Popular spots to visit include the famous and most photographed Nezu Shrine, the Yayoi Yumeji Museum, a museum dedicated to the art of the pioneer of Japanese graphic design, and stores selling chiyogami, paper with printed patterns.
Have an immersive cultural experience at a sento (the Japanese public bath)
These days, people don’t use a sento for the same reasons they did back in the day (all modern homes are equipped with baths now), but the tradition has not disappeared completely yet and the Japanese house baths are still around in Tokyo.
From establishments offering services close to the spa facilities to others that have a more traditional approach, there is plenty to choose from. Just keep in mind to abide by the rules of etiquette and you’ll have a wonderful experience.
Have a bright and loud time at a Pachinko parlor
Looking to having fun in an environment of bright neon lights and loud noises?

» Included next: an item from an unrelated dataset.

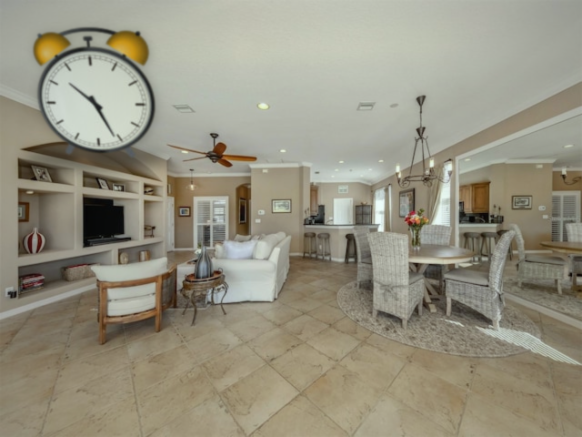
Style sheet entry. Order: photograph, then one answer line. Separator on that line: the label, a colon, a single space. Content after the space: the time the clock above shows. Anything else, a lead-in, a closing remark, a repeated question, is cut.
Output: 10:26
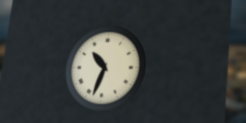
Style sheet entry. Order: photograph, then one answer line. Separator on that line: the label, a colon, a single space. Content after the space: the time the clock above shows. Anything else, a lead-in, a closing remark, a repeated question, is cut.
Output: 10:33
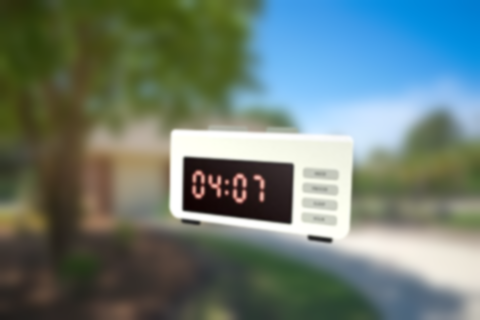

Forget all the video arcades you’ve ever stepped into, find a Pachinko parlor in Tokyo and brush off your skills at this electronic game of pinball-meets-vegas-slot-machines.
It takes more focus and strategy than one might think to play what is “just” a game. It’s not “just” a game. The avid regular players take pride in their technique.
Get down to business at the Tsukiji Market
For urban explorers and cultural travelers, markets are the places we visit to experience the rawest of cultural interactions between local customers and vendors. It’s all about the business relationship, even the most colloquial of chit chats.
The heart and soul here is the inner market, where they trade seafood, but it will be relocated soon to Toyosu. Although you might miss one of the most famous events at the market, the tuna auction, the outer market will still be up and running, and with plenty of great street food stalls available to have a meal.
Explore Asakusa, one of the historical neighborhoods in Tokyo
A pet peeve for those who would rather skip the crowds, Asakusa is a must-see neighborhood in Tokyo. And, let’s face it, in a city with 13.6 million people that welcomes close to 20 million tourists every year, it’s impossible to completely escape a crowd.
So, embrace it, go with the flow, and enjoy the view from the top of the Tokyo Skytree, discover the best ramen you could possibly eat or take a ride at the 1883 Hanayashiki amusement park.